The second quarter of 2025 brought mixed earnings for the global music industry. While some companies saw solid growth, investor confidence remained shaky due to cautious forecasts and rising costs.
Overall, the U.S. economy grew 3% in Q2, but a weak jobs report on August 1 raised concerns about long-term stability. Music companies reflected this uncertain climate, posting varied financial results.
Spotify
Spotify beat expectations for subscriber and monthly user growth. However, its stock fell 11.6% after the July 29 report due to weak guidance for the third quarter and lower operating income, affected by currency changes and taxes. Despite strong user numbers, investors were not fully reassured.
Universal Music Group (UMG)
UMG reported 4.5% revenue growth, reaching $3.38 billion. Music subscriptions rose 8.5%, and music publishing jumped 14.5%, helped by Chord Music Partners. But physical music sales and merchandise revenue declined. UMG’s stock dropped 5.2% after the report, with concerns about profit margins and cash flow.
Deezer
Deezer’s revenue stayed flat at €267.1 million ($298.1 million), and total subscribers fell 7.6% to 9.2 million. Subscriptions from B2B deals dropped 21%. Despite the losses, Deezer cut costs and improved its adjusted earnings.
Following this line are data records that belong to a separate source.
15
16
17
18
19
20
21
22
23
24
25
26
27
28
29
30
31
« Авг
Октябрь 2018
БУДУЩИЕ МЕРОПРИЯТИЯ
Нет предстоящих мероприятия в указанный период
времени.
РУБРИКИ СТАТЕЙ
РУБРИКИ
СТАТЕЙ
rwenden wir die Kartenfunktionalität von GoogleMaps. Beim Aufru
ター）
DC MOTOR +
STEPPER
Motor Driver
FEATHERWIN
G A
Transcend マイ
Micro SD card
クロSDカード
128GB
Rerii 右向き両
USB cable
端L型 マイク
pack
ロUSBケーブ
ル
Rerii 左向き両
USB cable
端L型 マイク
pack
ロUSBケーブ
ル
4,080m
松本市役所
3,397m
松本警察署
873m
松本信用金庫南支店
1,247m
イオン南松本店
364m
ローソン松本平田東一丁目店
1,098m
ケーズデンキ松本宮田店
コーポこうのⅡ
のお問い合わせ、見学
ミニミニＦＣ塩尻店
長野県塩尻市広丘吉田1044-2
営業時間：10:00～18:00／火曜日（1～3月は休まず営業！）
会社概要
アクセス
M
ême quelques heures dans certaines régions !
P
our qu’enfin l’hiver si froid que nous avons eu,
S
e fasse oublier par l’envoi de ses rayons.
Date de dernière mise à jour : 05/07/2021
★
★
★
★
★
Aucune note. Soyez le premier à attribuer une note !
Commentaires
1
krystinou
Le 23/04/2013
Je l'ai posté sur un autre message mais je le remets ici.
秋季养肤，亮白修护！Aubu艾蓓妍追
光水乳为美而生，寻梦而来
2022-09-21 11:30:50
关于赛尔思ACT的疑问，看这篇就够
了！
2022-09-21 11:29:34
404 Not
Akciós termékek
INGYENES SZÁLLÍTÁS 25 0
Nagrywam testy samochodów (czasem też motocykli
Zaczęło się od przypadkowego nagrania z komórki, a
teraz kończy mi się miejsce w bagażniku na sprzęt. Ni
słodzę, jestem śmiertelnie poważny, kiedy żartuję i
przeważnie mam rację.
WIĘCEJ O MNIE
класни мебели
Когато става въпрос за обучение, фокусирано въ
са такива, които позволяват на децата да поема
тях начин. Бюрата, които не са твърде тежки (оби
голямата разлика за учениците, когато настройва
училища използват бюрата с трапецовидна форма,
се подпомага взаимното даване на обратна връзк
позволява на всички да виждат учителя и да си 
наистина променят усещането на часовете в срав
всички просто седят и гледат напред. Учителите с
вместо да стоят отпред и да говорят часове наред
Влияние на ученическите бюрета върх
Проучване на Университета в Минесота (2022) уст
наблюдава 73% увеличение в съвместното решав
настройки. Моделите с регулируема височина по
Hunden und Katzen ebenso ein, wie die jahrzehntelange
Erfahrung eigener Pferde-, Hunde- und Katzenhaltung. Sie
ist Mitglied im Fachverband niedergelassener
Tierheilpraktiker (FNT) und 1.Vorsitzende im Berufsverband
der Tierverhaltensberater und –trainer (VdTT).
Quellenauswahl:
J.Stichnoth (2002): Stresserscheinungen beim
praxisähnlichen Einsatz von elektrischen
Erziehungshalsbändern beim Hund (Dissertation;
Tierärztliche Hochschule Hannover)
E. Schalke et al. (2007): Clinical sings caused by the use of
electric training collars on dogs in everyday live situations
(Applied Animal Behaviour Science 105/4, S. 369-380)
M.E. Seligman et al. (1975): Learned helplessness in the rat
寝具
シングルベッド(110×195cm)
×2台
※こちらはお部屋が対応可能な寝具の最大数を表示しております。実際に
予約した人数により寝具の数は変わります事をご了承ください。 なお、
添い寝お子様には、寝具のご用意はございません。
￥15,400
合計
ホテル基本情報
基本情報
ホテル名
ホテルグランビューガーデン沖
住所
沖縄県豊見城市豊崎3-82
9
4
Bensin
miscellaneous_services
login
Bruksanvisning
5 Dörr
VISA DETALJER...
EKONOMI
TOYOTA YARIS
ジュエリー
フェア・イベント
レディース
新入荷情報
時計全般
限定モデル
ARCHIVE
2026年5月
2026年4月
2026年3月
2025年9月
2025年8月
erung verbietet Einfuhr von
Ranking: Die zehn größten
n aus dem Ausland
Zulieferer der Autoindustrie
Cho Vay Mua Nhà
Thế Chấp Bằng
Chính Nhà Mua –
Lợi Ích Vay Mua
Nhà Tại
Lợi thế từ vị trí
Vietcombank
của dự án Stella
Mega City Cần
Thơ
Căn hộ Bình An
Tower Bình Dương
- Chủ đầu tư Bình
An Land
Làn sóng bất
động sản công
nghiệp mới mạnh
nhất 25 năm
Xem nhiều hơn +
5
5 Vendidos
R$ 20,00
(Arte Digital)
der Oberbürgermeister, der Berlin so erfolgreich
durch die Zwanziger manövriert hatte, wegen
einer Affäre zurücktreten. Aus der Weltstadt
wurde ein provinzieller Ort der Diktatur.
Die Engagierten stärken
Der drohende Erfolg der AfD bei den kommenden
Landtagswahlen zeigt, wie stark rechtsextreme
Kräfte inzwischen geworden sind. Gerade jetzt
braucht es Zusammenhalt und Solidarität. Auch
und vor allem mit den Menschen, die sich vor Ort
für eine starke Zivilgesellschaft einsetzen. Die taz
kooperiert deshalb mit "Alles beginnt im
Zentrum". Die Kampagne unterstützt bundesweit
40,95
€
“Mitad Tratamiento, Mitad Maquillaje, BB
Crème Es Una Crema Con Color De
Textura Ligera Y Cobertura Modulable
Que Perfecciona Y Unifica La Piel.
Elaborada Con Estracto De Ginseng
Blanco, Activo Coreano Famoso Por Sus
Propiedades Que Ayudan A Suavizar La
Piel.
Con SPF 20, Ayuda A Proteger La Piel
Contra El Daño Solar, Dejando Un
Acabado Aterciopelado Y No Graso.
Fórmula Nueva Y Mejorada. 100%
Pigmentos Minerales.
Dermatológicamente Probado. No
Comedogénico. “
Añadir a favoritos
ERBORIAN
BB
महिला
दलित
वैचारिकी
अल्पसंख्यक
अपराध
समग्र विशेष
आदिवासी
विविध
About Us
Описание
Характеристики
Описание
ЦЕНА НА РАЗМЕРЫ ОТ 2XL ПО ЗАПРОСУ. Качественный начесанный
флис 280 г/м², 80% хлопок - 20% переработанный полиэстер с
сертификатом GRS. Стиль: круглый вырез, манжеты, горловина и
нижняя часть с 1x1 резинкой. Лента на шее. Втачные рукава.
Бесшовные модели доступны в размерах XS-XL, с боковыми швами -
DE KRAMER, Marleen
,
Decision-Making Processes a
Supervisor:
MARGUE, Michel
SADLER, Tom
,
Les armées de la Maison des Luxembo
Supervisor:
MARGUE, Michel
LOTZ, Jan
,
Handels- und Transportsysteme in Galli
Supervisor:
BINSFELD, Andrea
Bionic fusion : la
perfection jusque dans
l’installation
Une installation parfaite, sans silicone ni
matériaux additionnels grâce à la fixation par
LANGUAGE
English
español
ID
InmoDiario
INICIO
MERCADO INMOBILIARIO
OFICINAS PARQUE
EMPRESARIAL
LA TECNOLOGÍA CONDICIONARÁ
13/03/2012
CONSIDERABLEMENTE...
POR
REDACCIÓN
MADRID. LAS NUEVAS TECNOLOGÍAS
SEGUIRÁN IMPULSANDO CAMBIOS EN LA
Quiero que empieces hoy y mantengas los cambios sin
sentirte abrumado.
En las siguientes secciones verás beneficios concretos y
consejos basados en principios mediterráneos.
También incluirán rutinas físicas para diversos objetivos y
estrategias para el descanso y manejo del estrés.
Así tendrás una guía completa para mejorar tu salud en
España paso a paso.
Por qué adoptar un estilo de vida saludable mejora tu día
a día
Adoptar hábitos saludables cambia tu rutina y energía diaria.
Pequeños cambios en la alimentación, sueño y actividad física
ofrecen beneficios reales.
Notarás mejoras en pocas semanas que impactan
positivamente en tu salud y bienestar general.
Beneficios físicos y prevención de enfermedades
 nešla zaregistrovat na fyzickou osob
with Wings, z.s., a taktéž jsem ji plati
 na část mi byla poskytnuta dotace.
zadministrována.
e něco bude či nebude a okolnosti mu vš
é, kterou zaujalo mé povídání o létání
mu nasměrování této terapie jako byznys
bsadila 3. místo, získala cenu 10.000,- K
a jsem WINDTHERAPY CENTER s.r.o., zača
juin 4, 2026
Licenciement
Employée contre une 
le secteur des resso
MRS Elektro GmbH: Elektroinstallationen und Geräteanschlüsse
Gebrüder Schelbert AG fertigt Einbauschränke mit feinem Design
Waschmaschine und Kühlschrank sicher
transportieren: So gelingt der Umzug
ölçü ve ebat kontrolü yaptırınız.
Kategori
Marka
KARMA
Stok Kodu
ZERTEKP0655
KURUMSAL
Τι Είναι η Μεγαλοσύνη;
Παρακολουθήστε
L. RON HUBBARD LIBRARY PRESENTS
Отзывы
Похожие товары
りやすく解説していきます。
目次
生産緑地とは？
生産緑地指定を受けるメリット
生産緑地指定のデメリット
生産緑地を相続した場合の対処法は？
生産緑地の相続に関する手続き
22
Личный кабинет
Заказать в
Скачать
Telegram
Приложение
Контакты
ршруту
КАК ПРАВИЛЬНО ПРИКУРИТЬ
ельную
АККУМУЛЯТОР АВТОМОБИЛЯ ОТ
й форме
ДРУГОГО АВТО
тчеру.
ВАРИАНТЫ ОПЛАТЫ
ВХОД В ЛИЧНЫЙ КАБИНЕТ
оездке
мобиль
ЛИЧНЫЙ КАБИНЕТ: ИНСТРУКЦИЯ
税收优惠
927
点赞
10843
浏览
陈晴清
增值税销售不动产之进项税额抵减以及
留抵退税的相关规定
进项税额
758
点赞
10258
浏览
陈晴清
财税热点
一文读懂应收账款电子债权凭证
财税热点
The company expects to finish 2025 with positive cash flow and EBITDA.
SiriusXM
SiriusXM saw a 2% drop in revenue, bringing in $2.14 billion. Slower subscriber growth, legal costs, and higher operating expenses were key factors. To attract more users, the company is introducing a $7 subscription plan. CEO Jennifer Witz called the ad market “challenging” but believes their strategy will pay off.
While some companies posted gains, investors showed caution, focusing on long-term profit risks and slower growth signals. More music industry earnings reports are expected in the coming weeks.